Insgesamt ist die junge Französin Gwendoline neun Tage in Deutschland. Fünf davon arbeitet sie im Malermeister Betrieb von Hubert Durz. Die Zusammenarbeit beschreibt er so: „Ich spreche kein französisch, sie auch kaum ein Wort deutsch. Trotzdem verstehen wir uns während der Arbeit ohne Probleme und ich bin äußerst zufrieden mit ihrer sauberen Arbeit.“Durz hat eine enge Verbindung zu dem Austauschprogramm. 1983 war er selbst für zwei Wochen in Frankreich und hat dort in seinem Beruf Auslandserfahrung gesammelt.
Ulrike Beck, Mobilitätsbetreuerin von der HWK Schwaben, bietet allen Interessenten die Möglichkeit, Fragen zu beantworten. Davon gebe es viele, beispielsweise „Wie finde ich einen Betrieb im Ausland?“Die HWK Schwaben ist hier in ein bundesweites Netzwerk eingebunden und kann dadurch effektive Angebote geben und beraten. Betriebe werden angefragt oder bekommen Anfragen im Rahmen des länderübergreifenden Austausches und arbeiten somit Hand in Hand mit der HWK.

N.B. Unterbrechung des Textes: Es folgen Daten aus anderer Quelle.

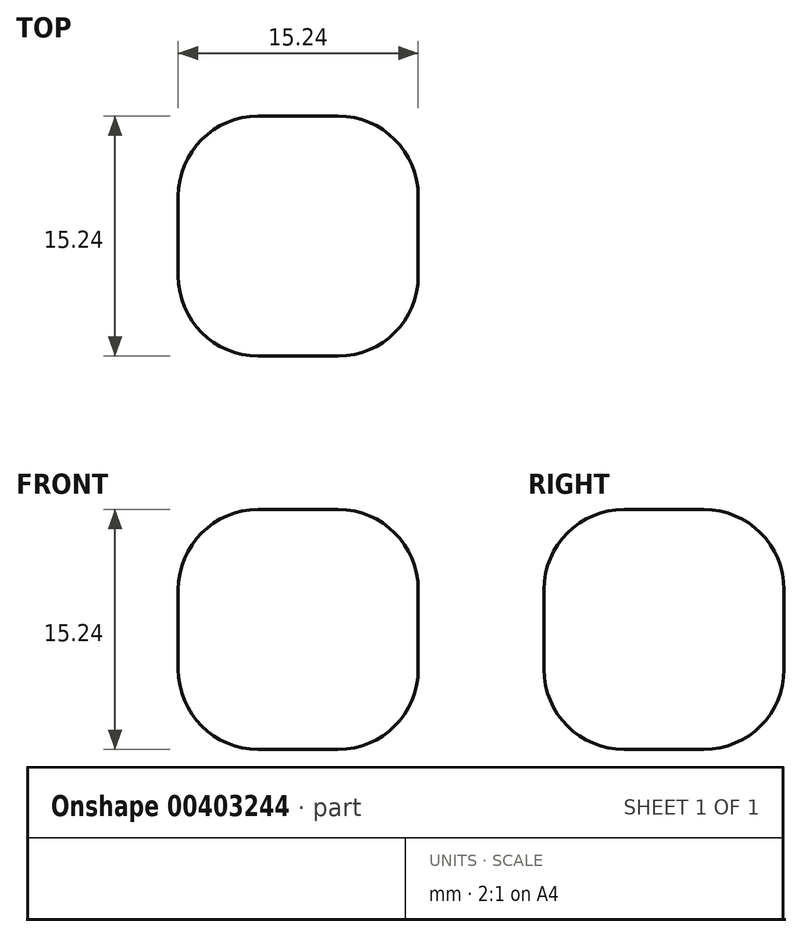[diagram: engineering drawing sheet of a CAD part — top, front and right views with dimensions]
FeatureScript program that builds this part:
annotation { "Feature Type Name" : "Feature", "Feature Type Description" : "" }
export const myFeature = defineFeature(function(context is Context, id is Id, definition is map)
    precondition{}
    {
        {
            var Q0;
            Q0=qCreatedBy(makeId("Top.planeOp"),FACE);
            var sketch = newSketch(context, id + "F0", { "sketchPlane" : qUnion([Q0])});
            skLineSegment(sketch, "E0.bottom", {"start": v(-21.57, 23.99) * mm, "end": v(-6.33, 23.99) * mm});
            skLineSegment(sketch, "E0.top", {"start": v(-21.57, 8.75) * mm, "end": v(-6.33, 8.75) * mm});
            skLineSegment(sketch, "E0.left", {"start": v(-21.57, 23.99) * mm, "end": v(-21.57, 8.75) * mm});
            skLineSegment(sketch, "E0.right", {"start": v(-6.33, 23.99) * mm, "end": v(-6.33, 8.75) * mm});
            skSolve(sketch);
        }
        {
            var Q0;
            Q0=makeQuery(id+"F0.imprint","IMPRINT",FACE,{"disambiguationData":[TD([[makeQuery(id+"F0.imprint","IMPRINT",EDGE,{"derivedFrom":sQuery(id+"F0.wireOp",EDGE,"E0.bottom")}),-1.0]])]});
            extrude(context, id + "F1", {"entities" : qUnion([Q0]), "depth" : 15.24 * mm});
        }
        {
            var Q0;
            Q0=makeQuery(id+"F1.opExtrude","CAP_FACE",FACE,{"disambiguationData":[OSD([sQuery(id+"F0.wireOp",EDGE,"E0.bottom"),sQuery(id+"F0.wireOp",EDGE,"E0.top"),sQuery(id+"F0.wireOp",EDGE,"E0.left"),sQuery(id+"F0.wireOp",EDGE,"E0.right")])],"isStart":false});
            var Q1;
            Q1=makeQuery(id+"F1.opExtrude","SWEPT_FACE",FACE,{"disambiguationData":[OSD([sQuery(id+"F0.wireOp",EDGE,"E0.bottom")])]});
            var Q2;
            Q2=makeQuery(id+"F1.opExtrude","SWEPT_FACE",FACE,{"disambiguationData":[OSD([sQuery(id+"F0.wireOp",EDGE,"E0.left")])]});
            var Q3;
            Q3=makeQuery(id+"F1.opExtrude","CAP_FACE",FACE,{"disambiguationData":[OSD([sQuery(id+"F0.wireOp",EDGE,"E0.bottom"),sQuery(id+"F0.wireOp",EDGE,"E0.top"),sQuery(id+"F0.wireOp",EDGE,"E0.left"),sQuery(id+"F0.wireOp",EDGE,"E0.right")])],"isStart":true});
            var Q4;
            Q4=makeQuery(id+"F1.opExtrude","SWEPT_FACE",FACE,{"disambiguationData":[OSD([sQuery(id+"F0.wireOp",EDGE,"E0.right")])]});
            fillet(context, id + "F2", {"entities" : qUnion([Q0, Q1, Q2, Q3, Q4]), "radius" : 5.08 * mm, "tangentPropagation" : true, "allowEdgeOverflow" : false});
        }
    });
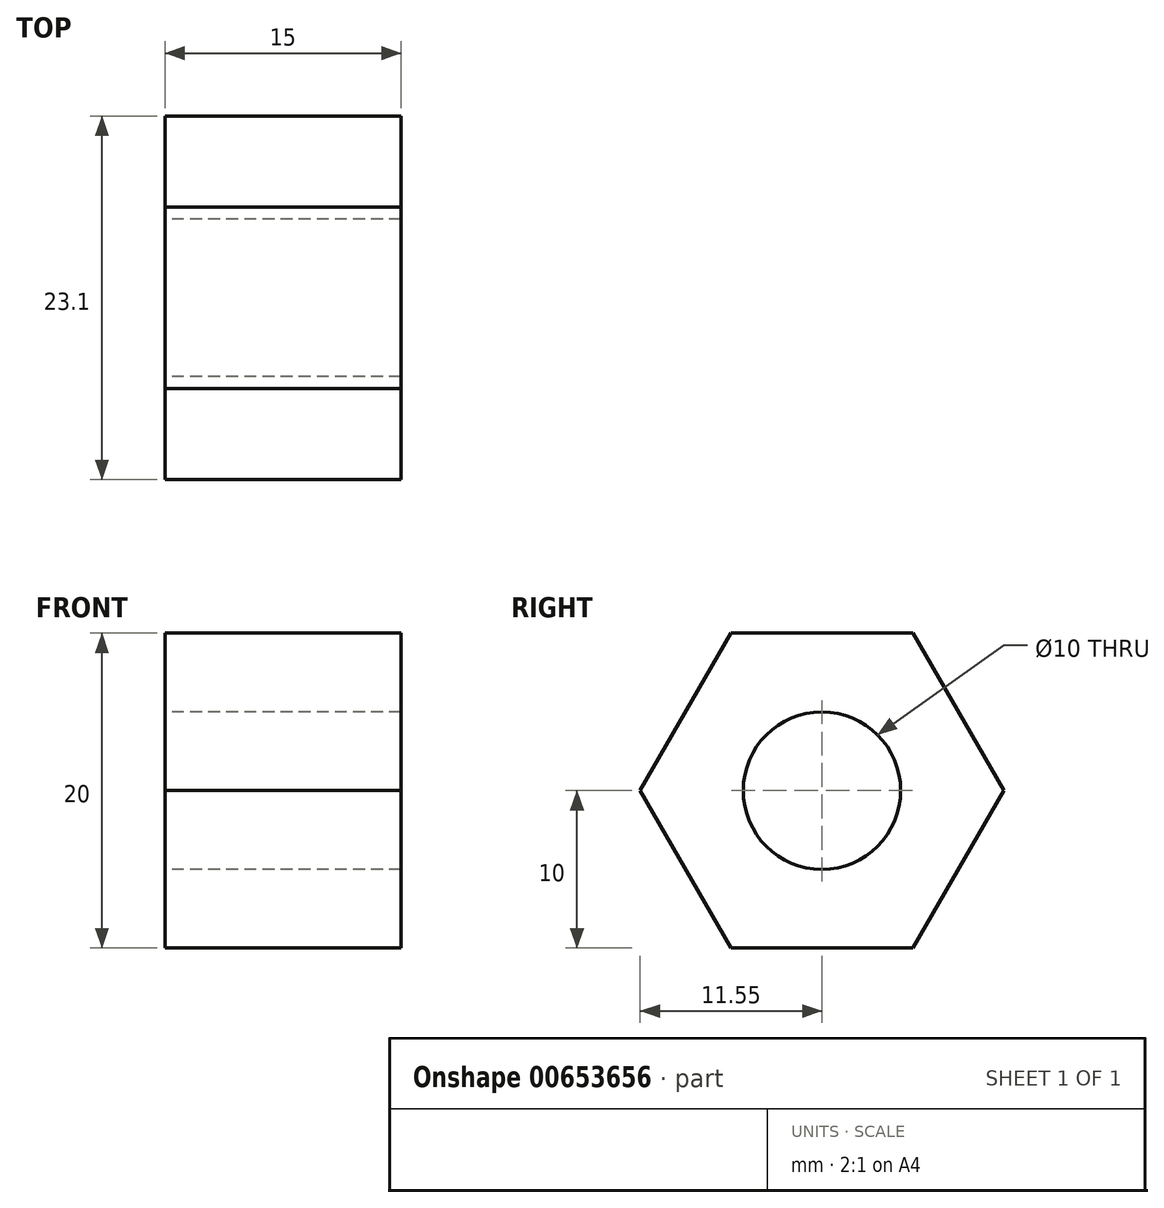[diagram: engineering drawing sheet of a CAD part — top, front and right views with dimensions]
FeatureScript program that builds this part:
annotation { "Feature Type Name" : "Feature", "Feature Type Description" : "" }
export const myFeature = defineFeature(function(context is Context, id is Id, definition is map)
    precondition{}
    {
        {
            var Q0;
            Q0=qCreatedBy(makeId("Right.planeOp"),FACE);
            var sketch = newSketch(context, id + "F0", { "sketchPlane" : qUnion([Q0])});
            skCircle(sketch, "E0.cCircle", {"center": v(0, 0) * mm, "radius": 10 * mm, "construction": true});
            skLineSegment(sketch, "E0.0", {"start": v(-5.77, 10) * mm, "end": v(5.77, 10) * mm});
            skLineSegment(sketch, "E0.1", {"start": v(5.77, 10) * mm, "end": v(11.55, 0) * mm});
            skLineSegment(sketch, "E0.2", {"start": v(11.55, 0) * mm, "end": v(5.77, -10) * mm});
            skLineSegment(sketch, "E0.3", {"start": v(5.77, -10) * mm, "end": v(-5.77, -10) * mm});
            skLineSegment(sketch, "E0.4", {"start": v(-5.77, -10) * mm, "end": v(-11.55, 0) * mm});
            skLineSegment(sketch, "E0.5", {"start": v(-11.55, 0) * mm, "end": v(-5.77, 10) * mm});
            skPoint(sketch, "E0.0.midPoint", {"position": v(0, 10) * mm});
            skCircle(sketch, "E1", {"center": v(0, 0) * mm, "radius": 5 * mm});
            skSolve(sketch);
        }
        {
            var Q0;
            Q0 = qSketchRegion(id + "F0", true);
            extrude(context, id + "F1", {"entities" : qUnion([Q0]), "depth" : 15 * mm, "offsetDistance" : 25 * mm});
        }
    });
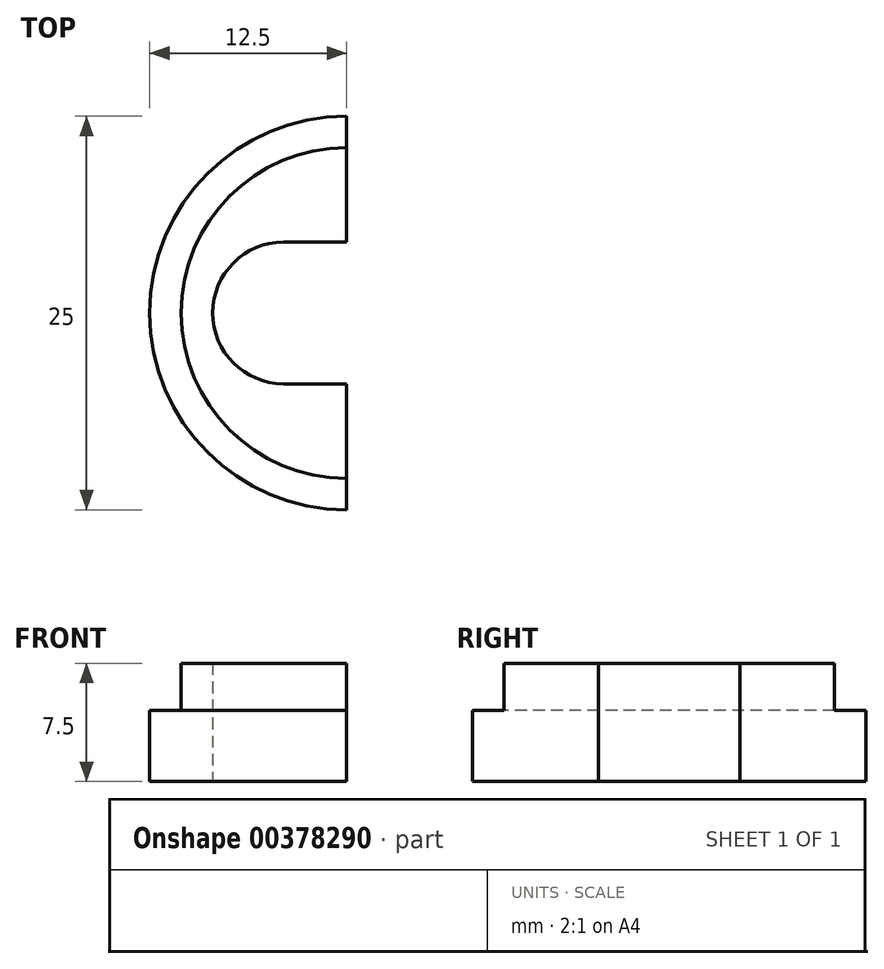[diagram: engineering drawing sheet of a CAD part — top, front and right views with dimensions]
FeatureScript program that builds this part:
annotation { "Feature Type Name" : "Feature", "Feature Type Description" : "" }
export const myFeature = defineFeature(function(context is Context, id is Id, definition is map)
    precondition{}
    {
        {
            var Q0;
            Q0=qCreatedBy(makeId("Top.planeOp"),FACE);
            var sketch = newSketch(context, id + "F0", { "sketchPlane" : qUnion([Q0])});
            skCircle(sketch, "E0", {"center": v(0, 0) * mm, "radius": 10.5 * mm});
            skCircle(sketch, "E1", {"center": v(0, 0) * mm, "radius": 12.5 * mm});
            skLineSegment(sketch, "E2", {"start": v(0, 12.5) * mm, "end": v(0, 10.5) * mm});
            skLineSegment(sketch, "E3", {"start": v(0, 10.5) * mm, "end": v(0, -10.5) * mm});
            skLineSegment(sketch, "E4", {"start": v(0, -10.5) * mm, "end": v(0, -12.5) * mm});
            skCircle(sketch, "E5", {"center": v(-4, 0) * mm, "radius": 4.5 * mm});
            skLineSegment(sketch, "E6", {"start": v(-4, 4.5) * mm, "end": v(0, 4.5) * mm});
            skLineSegment(sketch, "E7", {"start": v(0, 4.5) * mm, "end": v(0, -4.5) * mm});
            skLineSegment(sketch, "E8", {"start": v(0, -4.5) * mm, "end": v(-4, -4.5) * mm});
            skSolve(sketch);
        }
        {
            var Q0;
            {var subQ0=sQuery(id+"F0.wireOp",EDGE,"E6");Q0=makeQuery(id+"F0.imprint","IMPRINT",FACE,{"disambiguationData":[TD([[makeQuery(id+"F0.imprint","IMPRINT",EDGE,{"derivedFrom":subQ0}),1.0]])]});}
            extrude(context, id + "F1", {"entities" : qUnion([Q0]), "depth" : 7.5 * mm});
        }
        {
            var Q0;
            {var subQ1=sQuery(id+"F0.wireOp",EDGE,"E2");Q0=makeQuery(id+"F0.imprint","IMPRINT",FACE,{"disambiguationData":[TD([[makeQuery(id+"F0.imprint","IMPRINT",EDGE,{"derivedFrom":subQ1}),-1.0]])]});}
            extrude(context, id + "F2", {"entities" : qUnion([Q0]), "operationType" : NewBodyOperationType.ADD, "depth" : 4.5 * mm});
        }
    });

Das Austauschprogramm bietet einen Gruppenaustausch, aber auch Einzelentsendungen an. Beck erklärt, man habe auch die Chance von kleinen Betrieben in große Firmen zu wechseln. So konnte beispielsweise eine Bewerberin von einem kleinen Familienbetrieb in das große Opernhaus in Zürich geschickt werden. Die Möglichkeiten sind riesig, lassen sich meist auch verwirklichen und die Resonanz der Lehrlinge nach deren Aufenthalten ist positiv.
Gwendoline ist Teil eines Gruppenaustausches und wohnt, anders als ihr Ausbilder Durz damals bei seinem Austausch 1983, in der Jugendherberge in Augsburg beim Unteren Graben. Durz war zu seiner Zeit zu Besuch bei einer Familie und lebte in deren Haus. „Das hat sich jetzt etwas verändert. Trotzdem ist und bleibt es eine tolle Geschichte. Andere Leute, andere Familien, andere Kulturen. Das ist was ganz Besonderes,“meint Durz.
Zimmermann von der HWK ist überzeugt davon, dass der Austausch ein Signal sei vor dem Hintergrund eines vereinten Europas. Die Offenheit, mit der sich Ausbilder und Lehrlinge begegnen, habe eine hohe Bedeutung und bestätige, wie besonders das Erlernen eines Handwerks sein kann.